Another type of evidence which has debuted in court are structural MRI scans which yield high resolution images of the brain. In use for decades in both research and hospital settings, the data produced is highly reliable. So, how could the application of an accepted technology be met with criticism? The answer lies in both the potential socioscientific biases of judges and jurors as well as the partiality of expert witnesses.

 

Because expert witnesses are called upon by either the plaintiff or the defendant’s legal team, the statements which they will impart are vetted and in effect biased. Even if the opposing team can question the witness themselves or call upon their own expert witness, this often results in the disregarding of the evidence entirely. Thus, it is easy to see how different interpretations of an MRI scan can result in its dismissal, a phenomenon which has already been observed in US courts (Pallarés-Dominguez, 2015). A potential solution this problem has been demonstrated in Germany, where expert witnesses are neutral and called upon by the judge if the evidence present could confuse the jury (Müller, 2014).

 

This isn’t a perfect solution, however, since we’ve hinted at the existence of socioscientific biases. As one paper points out, sentence length was found to be differentially affected across gender in scenarios where psychiatric and/or neurobiological evidence was shown. In fact, male judges demonstrated a disregard for psychiatric evidence, while female judges were indifferent to neurobiological evidence. It would be problematic indeed for a suspect to have significant psychiatric evidence at his disposal coupled with the misfortune of a male judge. The conclusions of the author – which I agree with – asserts that the observed “genderization of neuroscience” is determined by sociocultural norms (Holtzman, 2016). Similarly, gender-based juror biases have been proposed. To test this, one study subjected participants to mock trials and supplied either psychiatric evidence and/or neurological explanations with or without expert explanations. It was found that the severity of the sentences they commuted to their suspects did not significantly vary across all groups (Klaming, 2011). Given the lack of consensus, more research is required.

 

Given the political climate, the American people are increasingly skeptical towards governmental power. As a result, there has been increased discussion regarding the constitutional implications of neurotechnologies such as Dr.

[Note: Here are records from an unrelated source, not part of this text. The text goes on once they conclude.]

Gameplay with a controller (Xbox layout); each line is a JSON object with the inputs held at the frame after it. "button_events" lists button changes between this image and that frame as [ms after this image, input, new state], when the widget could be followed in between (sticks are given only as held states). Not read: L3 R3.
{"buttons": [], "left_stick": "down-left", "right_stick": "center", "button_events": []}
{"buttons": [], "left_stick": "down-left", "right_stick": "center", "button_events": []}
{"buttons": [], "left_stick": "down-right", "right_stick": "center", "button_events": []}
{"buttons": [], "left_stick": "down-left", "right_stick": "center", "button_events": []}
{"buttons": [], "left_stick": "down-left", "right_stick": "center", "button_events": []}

Farwell’s “brain fingerprinting”. One potential concern involves a potential violation of the Fifth Amendment, which ensures the freedom from self-incrimination. The crux of the question lies in how the Fifth Amendment is interpreted: is it to protect mental privacy or to prevent coerced testimony? How this question is resolved heavily determines how neurotechnologies can be used to obtain witness testimony without violating the freedom from self-incrimination.

 

If the amendment concerns itself with preventing coercion, one needs to ask whether a “brain fingerprint” constitutes as an act of communication. If we believe that it doesn’t, then using this technology is no different than obtaining a blood sample, since physical evidence (e.g. a neural event) is not privileged by the self-incrimination clause. This scenario therefore permits the coexistence of neurotechnology within the U.S. federal court system (Fox, 2009). On the other hand, if we instead believed that the amendment protected mental privacy, the testimony provided by the “brain fingerprint” would be, as one Supreme Court justice suggested, the “contents of one’s mind”, and that obtaining it from a suspect against his will would be coerced testimony. By defining the self as a mental state which emerges from some physiological/neural event, some scholars have interpreted “brain fingerprinting” as a violation of the fifth and fourth amendment (Stoller, 2007; Kilbride, 2015).

 

Until the discussion regarding the role of neurotechnology in legal practice is formally dealt with, it should be restricted to supplemental evidence (e.g. MRI scans). Over time, technologies will likely become more efficient, reliable, and accessible to law enforcement. Until then, constitutional questions must be resolved before these technologies also find themselves presented in the court of law.